Dans Shift Centre, ce questionnement entre la perception et l’espace,
entre la perception et l’identité est devenu le cœur
de la pièce. Pour permettre que les choses soient vues de différents
points de vue, pour faire en sorte que les choses ne soient pas formatées
d’une façon. Parce que je pense que de ne voir que d’une
seule façon est une tyrannie de la perception imposée par
les conventions dominantes de présentation et de construction de
la représentation. Dans ces conventions ce n’est pas seulement
le public qui est contraint dans une façon de regarder, de voir,
d’expérimenter mais aussi l’artiste qui est contraint
dans une façon de construire et dans une manière de percevoir.

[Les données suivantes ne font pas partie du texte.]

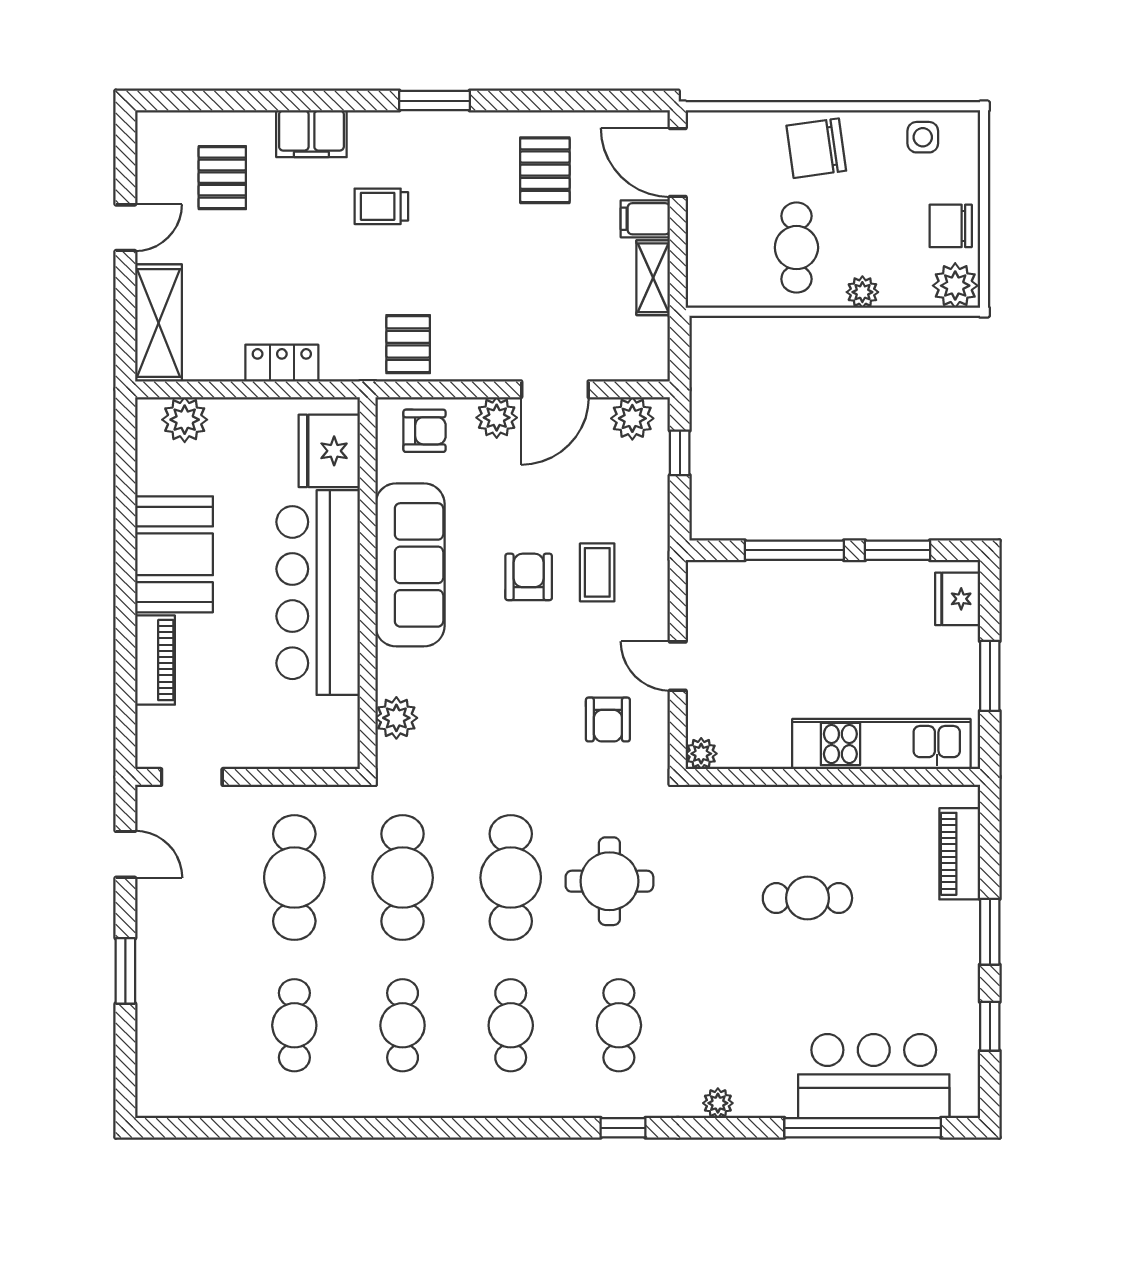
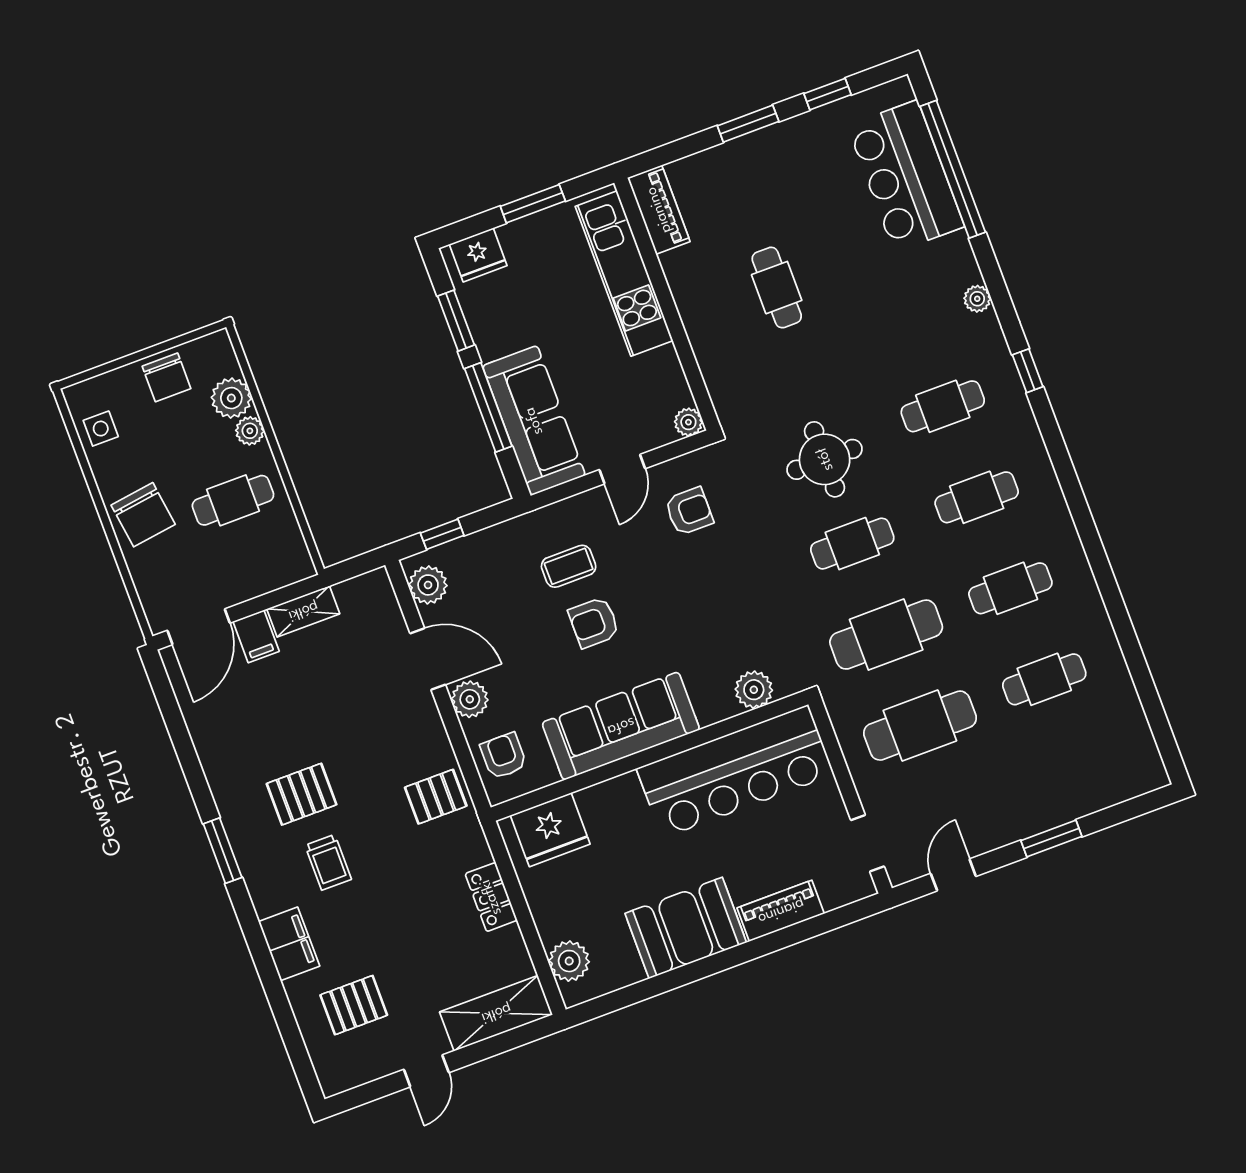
pallet: (545, 170) -> (302, 794), moved
door: (125, 228) -> (426, 1071), swing flipped
plant: (955, 286) -> (231, 398), moved
bar counter: (318, 593) -> (735, 771), moved
sofa: (763, 593) -> (534, 421), added
piano: (960, 854) -> (659, 210), moved, turned -90
cafe table: (511, 878) -> (852, 544), width x0.73, depth x0.74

Un enjeu politique et social : Le danger aujourd’hui
est que le centre du monde se situe à un seul et même endroit...
Il
ne s’agit pas seulement d’une question d’espace ou d’une
question de pure forme. Pour moi la question se pose donc aussi en terme
de réalités politiques. « Vous êtes soit avec
nous, soit avec l’ennemi » par exemple (G.W Bush). Des situations
sociales actuelles suggèrent que quelque-part il n’y a qu’une
seule façon de voir. Le danger qui revient aujourd’hui est
que le centre du monde se situe à un seul et même endroit,
un endroit qui détient la vérité, qui croit connaître
ce qui est incorrect et qui définit ce qui est mauvais. Shift Centre
n’est pas une simple déclaration esthétique au sujet
de l’espace, c’est aussi une déclaration au sujet de
la réalité politique et sociale. Le centre du monde n’est
pas seulement en un lieu. Le centre n’est pas là où
nous sommes. Le centre est fragmenté. Nous ne pouvons percevoir
qu’un fragment de réalité à la fois.
Improvisation et liberté de perception:
stratégie pour générer une multitude de possibles
L' improvisation, qui perfectionne la stratégie
capable de produire une multitude de mouvements et de possibles et non
à perfectionner le et figer le résultat lui-même,
offre ce champ de liberté.
Laisser la danse se produire dans l'instant
Dans Shift Centre, il existe un principe sous-jacent qui
domine la pièce et génère le mouvement : commencer
à mouvoir de façon consciente et délibérée
une partie du corps jusqu’au moment où c’est le corps
lui-même qui me fait évoluer dans l’espace. Il s’agit
de la question de savoir si c’est moi qui anime le corps ou si c’est
le corps qui se meut lui-même dans l’espace. Il se crée
un phénomène cyclique où le corps génère
son propre mouvement contrairement à une intention consciente et
délibérée. Et on laisse la danse elle-même
se produire dans l’instant.
Multi-spatialisation
La question est posée en terme d’espace, en terme de représentation,
en terme d’arrivée du public, en terme de relation avec le
temps de représentation, avec l’aspect de la représentation
que le public va voir. Même avec une représentation frontale
où tout est déplié en face de soi, on ne voit jamais
tout. Je voulais pousser ce raisonnement un peu plus loin, prendre en
compte que lorsque nous sommes dans un espace donné notre perception
de ce qui se passe dans l’espace n’est pas seulement liée
à ce qui se passe devant nous mais aussi à ce qui se passe
derrière nous, ou dehors. La question se pose en terme visuel,
en terme d’image mais aussi en terme sonore.